タイムスリップ
「ちょちょまてい!!」

「何?やることないんでしょ?」

「このクソインドア派!!今日くらいアウトドアの私に合わせろ!!」

「いいよ、で、何するの?」

「あまりの張り合いのなさに私は大変驚いているよ。引き際よすぎるだろ。」

「で、何するの?」

「無視かよ」

というか、勢いで結那を引き止めたはいいものの、私も何したらいいかあまり分からなかった。

困ったな…取り敢えず砂遊びでも提案しとくか。

「じゃあs…」「あ、砂遊びは却k…」

「砂遊びしましょう!!!!!」

あっぶな、危うく却下される所だった。

「はいはい砂遊びね…綺麗な泥団子をより多く作った方の勝ちね。」

「泥団子www」

「希空さん?私は別に帰っても構わないのだけれど?」

「わー!!ごめんて!!!泥団子作るのすっごい楽しそう!!!!」

そんなこんなで海香発案の泥団子勝負に勤しむことおよそ1時間。

バケツに入れた水もすっかり茶色く濁り、時刻は16時を回っていた。

4月の空はまだ明るく、海の上に佇む太陽は未だに沈む様子を見せない。

「日、だいぶ伸びたよねー…」

手元の土の塊に少しずつ水を足しながら呟く。

泥団子作りは意外と難しく、私は1個に5分以上かけて泥団子をこねていた。

クオリティは、お世辞にも高いとは言えない。

所々が指の跡で凹み、今にも崩れそうな様子で私の周りを転がっている団子の数々は私の性格が如実に現れていて、思わず笑ってしまった。

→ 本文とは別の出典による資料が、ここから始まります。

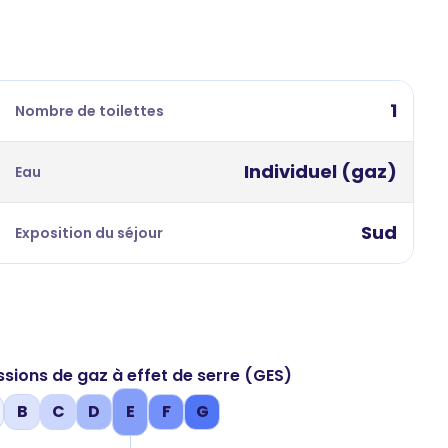
1
Nombre de toilettes
Individuel (gaz)
Eau
Sud
Exposition du séjour
ssions de gaz à effet de serre (GES)
B
C
D
E
F
G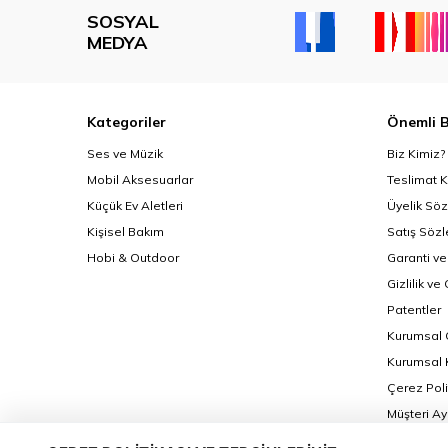
SOSYAL
MEDYA
Kategoriler
Önemli B
Ses ve Müzik
Biz Kimiz?
Mobil Aksesuarlar
Teslimat K
Küçük Ev Aletleri
Üyelik Sö
Kişisel Bakım
Satış Söz
Hobi & Outdoor
Garanti ve
Gizlilik ve
Patentler
Kurumsal 
Kurumsal K
Çerez Poli
Müşteri A
İletişim F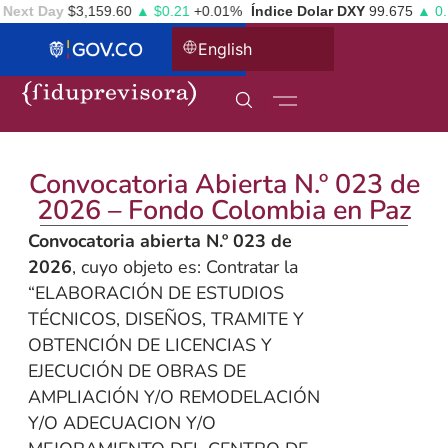
ext Day
$3,159.60
▲ $0.21
+0.01%
Índice Dolar DXY
99.675
▲ 0.1
English
Convocatoria Abierta N.º 023 de
2026 – Fondo Colombia en Paz
Convocatoria abierta N.º 023 de
2026
, cuyo objeto es: Contratar la
“ELABORACIÓN DE ESTUDIOS
TÉCNICOS, DISEÑOS, TRAMITE Y
OBTENCIÓN DE LICENCIAS Y
EJECUCIÓN DE OBRAS DE
AMPLIACIÓN Y/O REMODELACIÓN
Y/O ADECUACION Y/O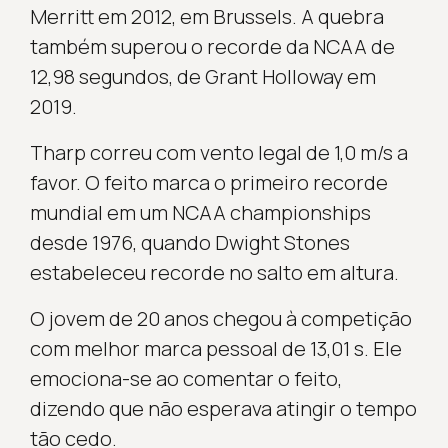
Merritt em 2012, em Brussels. A quebra
também superou o recorde da NCAA de
12,98 segundos, de Grant Holloway em
2019.
Tharp correu com vento legal de 1,0 m/s a
favor. O feito marca o primeiro recorde
mundial em um NCAA championships
desde 1976, quando Dwight Stones
estabeleceu recorde no salto em altura.
O jovem de 20 anos chegou à competição
com melhor marca pessoal de 13,01 s. Ele
emociona-se ao comentar o feito,
dizendo que não esperava atingir o tempo
tão cedo.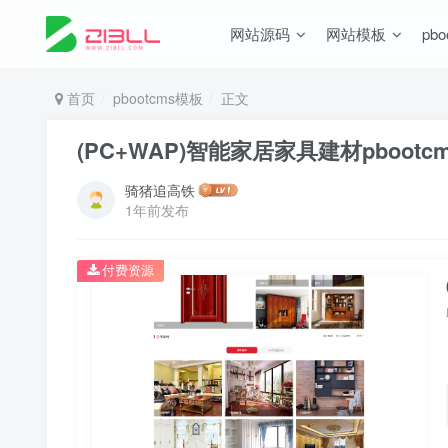
网站源码
网站模板
pb
首页
pbootcms模板
正文
(PC+WAP)智能家居家具建材pboo
骑猪追高铁
1年前发布
付费资源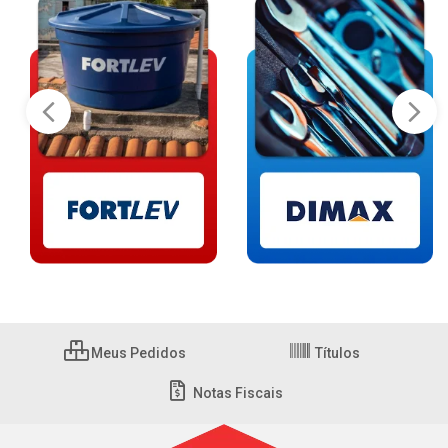
Meus Pedidos
Títulos
Notas Fiscais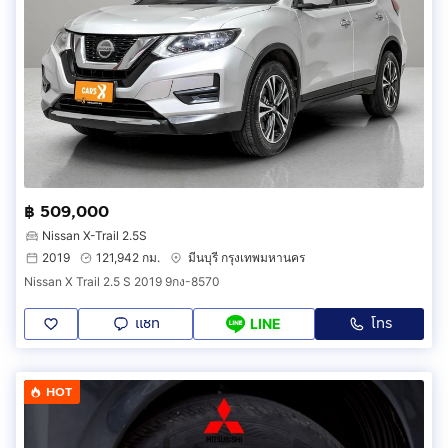
฿ 509,000
Nissan X-Trail 2.5S
2019
121,942 กม.
มีนบุรี กรุงเทพมหานคร
Nissan X Trail 2.5 S 2019 9กง-8570
แชท
โทร
LINE
HOT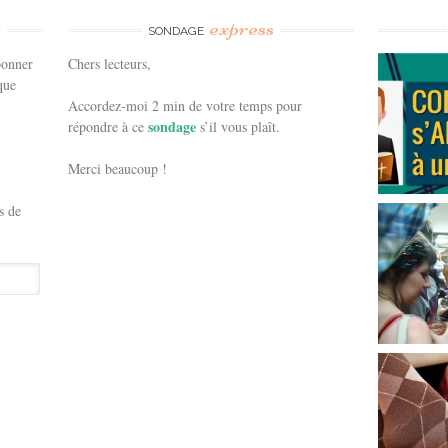
e
express
SONDAGE
bonner
Chers lecteurs,
que
Accordez-moi 2 min de votre temps pour
sondage
répondre à ce
s’il vous plaît.
Merci beaucoup !
s de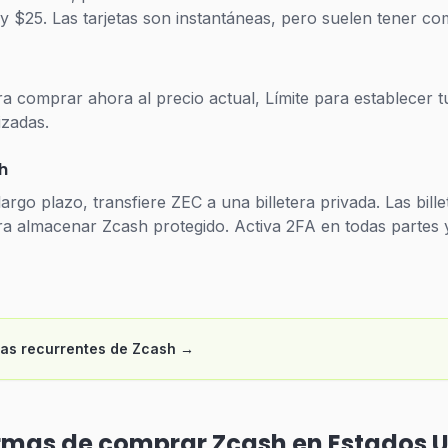
y $25. Las tarjetas son instantáneas, pero suelen tener co
a comprar ahora al precio actual, Límite para establecer 
zadas.
h
argo plazo, transfiere ZEC a una billetera privada. Las bi
a almacenar Zcash protegido. Activa 2FA en todas partes y
as recurrentes de Zcash
→
ormas de comprar Zcash en Estados 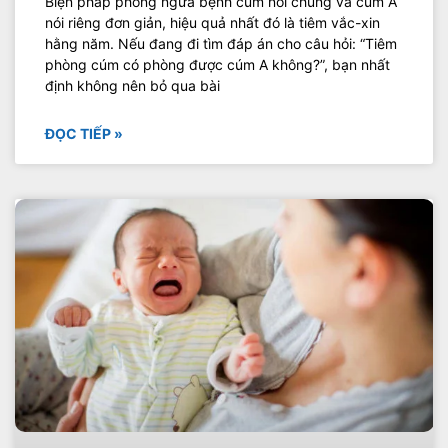
Biện pháp phòng ngừa bệnh cúm nói chung và cúm A
nói riêng đơn giản, hiệu quả nhất đó là tiêm vắc-xin
hằng năm. Nếu đang đi tìm đáp án cho câu hỏi: “Tiêm
phòng cúm có phòng được cúm A không?”, bạn nhất
định không nên bỏ qua bài
ĐỌC TIẾP »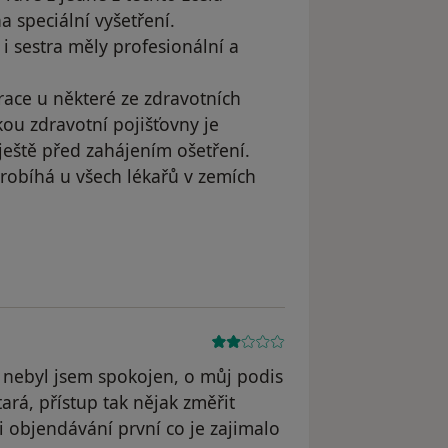
 speciální vyšetření.
 i sestra měly profesionální a
race u některé ze zdravotních
kou zdravotní pojišťovny je
ještě před zahájením ošetření.
robíhá u všech lékařů v zemích
yl odstraněn
a nebyl jsem spokojen, o můj podis
rá, přístup tak nějak změřit
i objendávání první co je zajimalo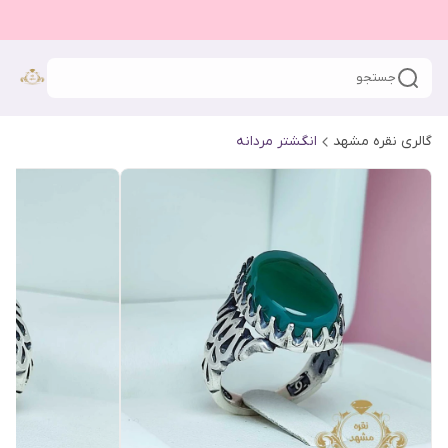
جستجو
گالری نقره مشهد
انگشتر مردانه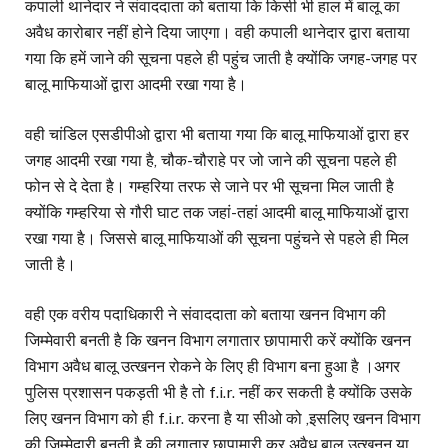
कपाली थानेदार ने संवाददाता को बताया कि किसी भी हाल में बालू का
अवैध कारोबार नहीं होने दिया जाएगा। वही कपाली थानेदार द्वारा बताया
गया कि हमें जाने की सूचना पहले ही पहुंच जाती है क्योंकि जगह-जगह पर
बालू माफियाओं द्वारा आदमी रखा गया है।
वही चांडिल एसडीपीओ द्वारा भी बताया गया कि बालू माफियाओं द्वारा हर
जगह आदमी रखा गया है, चौक-चौराहे पर जो जाने की सूचना पहले ही
फोन से दे देता है। गम्हरिया तरफ से जाने पर भी सूचना मिल जाती है
क्योंकि गम्हरिया से गौरी घाट तक जहां-तहां आदमी बालू माफियाओं द्वारा
रखा गया है। जिससे बालू माफियाओं की सूचना पहुंचने से पहले ही मिल
जाती है।
वही एक वरीय पदाधिकारी ने संवाददाता को बताया खनन विभाग की
जिम्मेवारी बनती है कि खनन विभाग लगातार छापामारी करें क्योंकि खनन
विभाग अवैध बालू उत्खनन रोकने के लिए ही विभाग बना हुआ है ।अगर
पुलिस प्रशासन पकड़ती भी है तो f.i.r. नहीं कर सकती है क्योंकि उसके
लिए खनन विभाग को ही f.i.r. करना है या सीओ को ,इसलिए खनन विभाग
की जिम्मेदारी बनती है की लगातार छापामारी कर अवैध बालू उत्खनन या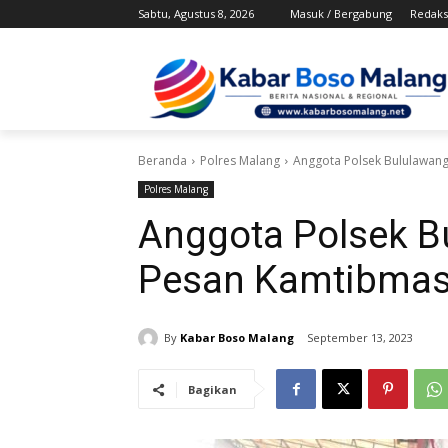
Sabtu, Agustus 8, 2026
Masuk / Bergabung
Redaks
Beranda
Polres Malang
Anggota Polsek Bululawan
Polres Malang
Anggota Polsek 
Pesan Kamtibmas
By
Kabar Boso Malang
September 13, 2023
Bagikan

隣にいる海香は私の声に反応を示すことなく作業に集中している。

以前、家庭科の授業で裁縫をやった時、細かい作業が好きだと言っていたのを思い出す。

好きこそ物の上手なれ。と言ったとこだろうか。

綺麗に整った数十個の泥団子が海香の横で整列していて、量もクオリティもどちらが勝っているかは一目瞭然だった。

こういう地味な作業というのは結構好きなのだが、クオリティが伴わないのが惜しいところだ。
私はめちゃくちゃ不器用なのである。

下手の横好きとはこういう事を言うのだろう。